This one took 2k sec; other one was 800 sec.  

In [9]:
#### Build the pipeline
mod_1_1_2 = Pipeline([
        ('union', FeatureUnion(
            transformer_list = [
                ('numeric_features', Pipeline([('selector', get_numeric_data_hack),
                                               ('imputer', Imputer())])),
                ('text_features', Pipeline([('selector', get_text_data),
                                            ('vectorizer', CountVectorizer(ngram_range=(1,2)))]))
             ])),
        ('clf', OneVsRestClassifier(LogisticRegression()))
    ])

start = timer()
# Fit to the training data
mod_1_1_2.fit(df[NON_LABELS], dummy_labels)
end = timer()
print('fit time: {:0.2f} seconds'.format(end - start))

fit time: 1994.57 seconds


#### When it's done, get holdout, predict probabilites and write out.

#### For log loss we need the probabilities, not the predicted labels

In [11]:
holdout = pd.read_csv('data/TestData.csv', index_col=0)

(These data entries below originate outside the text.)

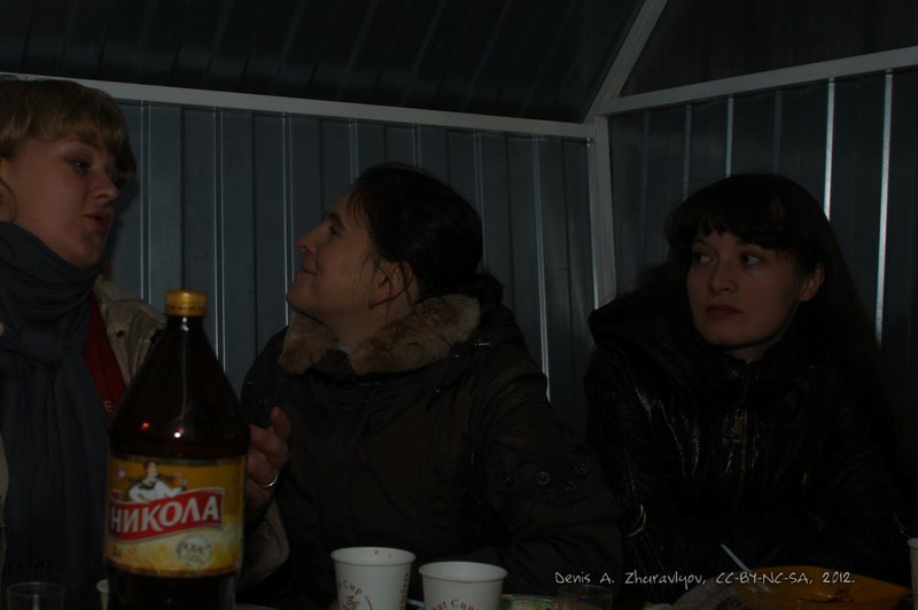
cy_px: 305
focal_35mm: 52
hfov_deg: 37.9
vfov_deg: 25.7
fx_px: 1338
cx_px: 459
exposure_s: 1/40
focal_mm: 35
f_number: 5.6
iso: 200
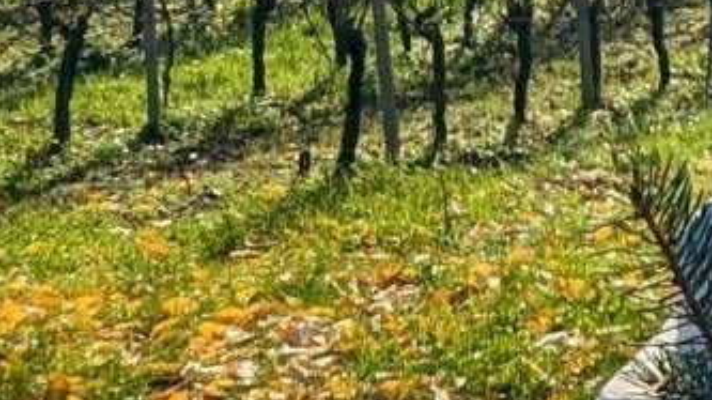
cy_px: -165
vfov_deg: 8.9
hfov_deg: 13.5
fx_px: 2529
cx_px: 1469
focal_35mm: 134
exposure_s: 1/6623
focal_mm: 2.35
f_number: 2.2
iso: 50
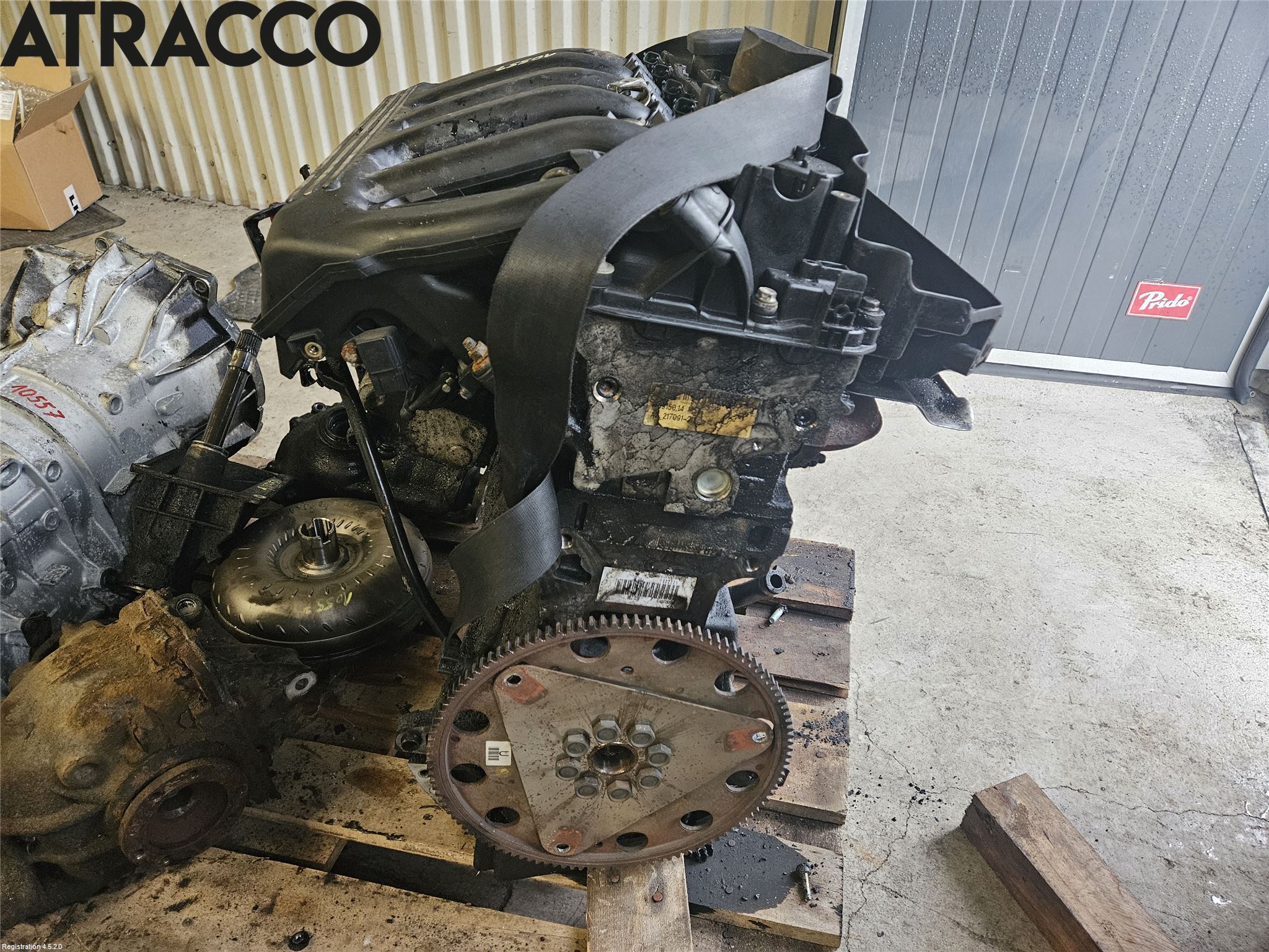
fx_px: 843
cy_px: 476
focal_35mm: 23
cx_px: 634
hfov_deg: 73.9
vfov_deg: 58.9
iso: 800
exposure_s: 1/100
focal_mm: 5.4
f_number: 1.8
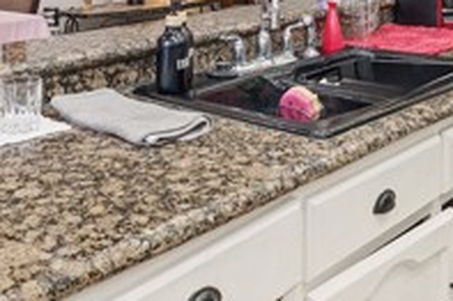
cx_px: 216
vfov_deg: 22.8
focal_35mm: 54
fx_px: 674
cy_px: -74
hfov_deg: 37.1
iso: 250
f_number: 8
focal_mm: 16.5
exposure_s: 1/5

  interactivity=interactivity, compiler=compiler, result=result)


In [14]:
start = timer()
# Generate predictions: predictions
pred_1_1_2 = mod_1_1_2.predict_proba(holdout)
end = timer()
print('predict time: {:0.2f} seconds'.format(end - start))

prediction_df = pd.DataFrame(columns=pd.get_dummies(df[LABELS], prefix_sep='__').columns, 
                             index=holdout.index,
                             data=pred_1_1_2)

prediction_df.to_csv('sub_1_1_2.csv')

predict time: 2.58 seconds


#### Did not beat prior best.  This scored 0.6676, just a tiny bit worse. 

#### =============================== End of mod_1_1_2 ============================================

***